Relevez, dans la chronique sur Lioness Shape, chaque membre du trio, avec le rôle ou l'instrument que le document lui attribue.

| DOCUMENT |
========================================================================
Les petites musiques de Sergio

Lioness Shape – Impermanence (Laborie Jazz)
Lioness Shape est un trio féminin qui a vu le jour en 2018 et qui sort son premier disque, chez Laborie Jazz. Ce trio est mené par la jeune Manon Chevalier, chanteuse, compositrice. Un nouveau groupe ça pique tout de suite la curiosité.
Après 10 ans d’études piano classique, solfège et chorale au conservatoire, Manon Chevalier se concentre sur la voix en passant une maîtrise de chant. Au cours d’un Master de musicologie elle découvre et s’éprend de la voix de Billie Holiday. On dit que ses influences premières sont l’indie pop, le rock progressif, et quelques autres. Bigre !
Elle s’entoure aux claviers de Maya Cros qui a étudié le piano classique au conservatoire d’Albi puis de Toulouse, où elle obtint le Diplôme d’Études Musicales en 2015. Puis elle étudie avec le  pianiste Denis Badault, qui entre autres dirigea l’ONJ (Orchestre National de Jazz) et s’oriente finalement vers le jazz et les musiques actuelles. Elle obtint en 2017 sa licence de musicologie jazz à l’université Toulouse Jean Jaurès et poursuivit ses études à l’Institut Supérieur des Arts de Toulouse.
Et à la batterie, qu’elle commence à 14 ans, trône Ophélie Luminati. Elle obtint son bac musique à 18 ans puis entra au conservatoire de Toulouse en batterie et en jazz. Elle intégra l’université du Mirail en musicologie jazz. A 22 ans elle obtint son DEM de jazz, ainsi que le prix de batterie à 25 ans. Elle joue dans différents groupes, tourne dans plusieurs pays et enregistre quelques disques.
Voici donc trois jolies jeunes musiciennes bardées de diplômes. Reste à faire de la musique.
========================================================================
| LIGNES RÉPERTORIÉES |
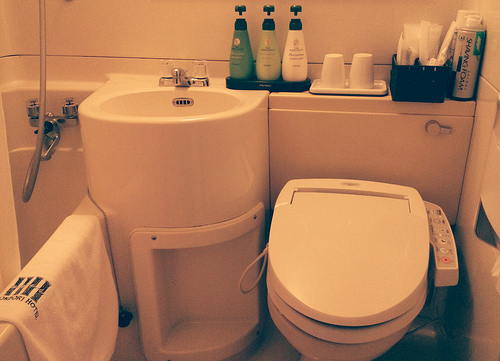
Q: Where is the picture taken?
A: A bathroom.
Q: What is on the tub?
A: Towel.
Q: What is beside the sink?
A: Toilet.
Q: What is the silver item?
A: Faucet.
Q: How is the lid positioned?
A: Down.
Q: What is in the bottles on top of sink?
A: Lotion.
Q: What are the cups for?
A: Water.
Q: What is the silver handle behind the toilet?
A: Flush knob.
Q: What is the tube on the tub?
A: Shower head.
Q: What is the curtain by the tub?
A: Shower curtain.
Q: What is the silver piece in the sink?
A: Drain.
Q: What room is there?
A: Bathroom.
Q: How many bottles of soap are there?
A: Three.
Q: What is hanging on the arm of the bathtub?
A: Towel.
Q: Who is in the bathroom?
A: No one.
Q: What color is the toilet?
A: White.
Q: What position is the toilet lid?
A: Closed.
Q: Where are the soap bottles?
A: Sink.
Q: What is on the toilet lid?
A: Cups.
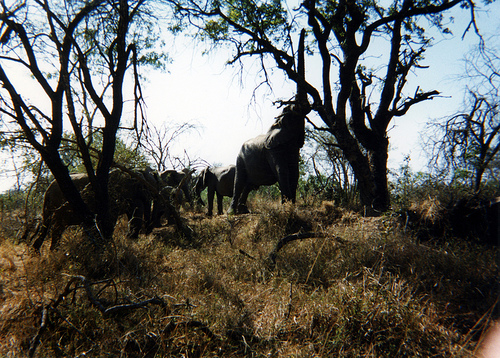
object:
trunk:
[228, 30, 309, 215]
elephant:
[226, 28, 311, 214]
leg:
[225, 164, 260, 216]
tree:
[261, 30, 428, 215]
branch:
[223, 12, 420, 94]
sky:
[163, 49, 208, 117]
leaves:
========================================================================
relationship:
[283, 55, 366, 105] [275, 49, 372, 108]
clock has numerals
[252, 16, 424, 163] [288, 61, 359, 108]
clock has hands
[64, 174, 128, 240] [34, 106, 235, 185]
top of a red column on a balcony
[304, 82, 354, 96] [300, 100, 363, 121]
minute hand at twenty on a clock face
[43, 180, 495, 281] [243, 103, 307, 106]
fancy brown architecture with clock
========================================================================
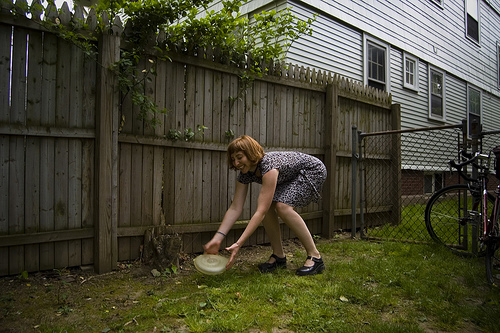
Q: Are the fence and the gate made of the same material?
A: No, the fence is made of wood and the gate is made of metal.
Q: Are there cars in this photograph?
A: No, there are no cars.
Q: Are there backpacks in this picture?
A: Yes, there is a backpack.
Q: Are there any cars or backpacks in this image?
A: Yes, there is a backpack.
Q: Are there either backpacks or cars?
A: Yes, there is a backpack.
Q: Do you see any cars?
========================================================================
| CORRIGÉ |
- Manon Chevalier : chanteuse, compositrice
- Maya Cros : claviers
- Ophélie Luminati : batterie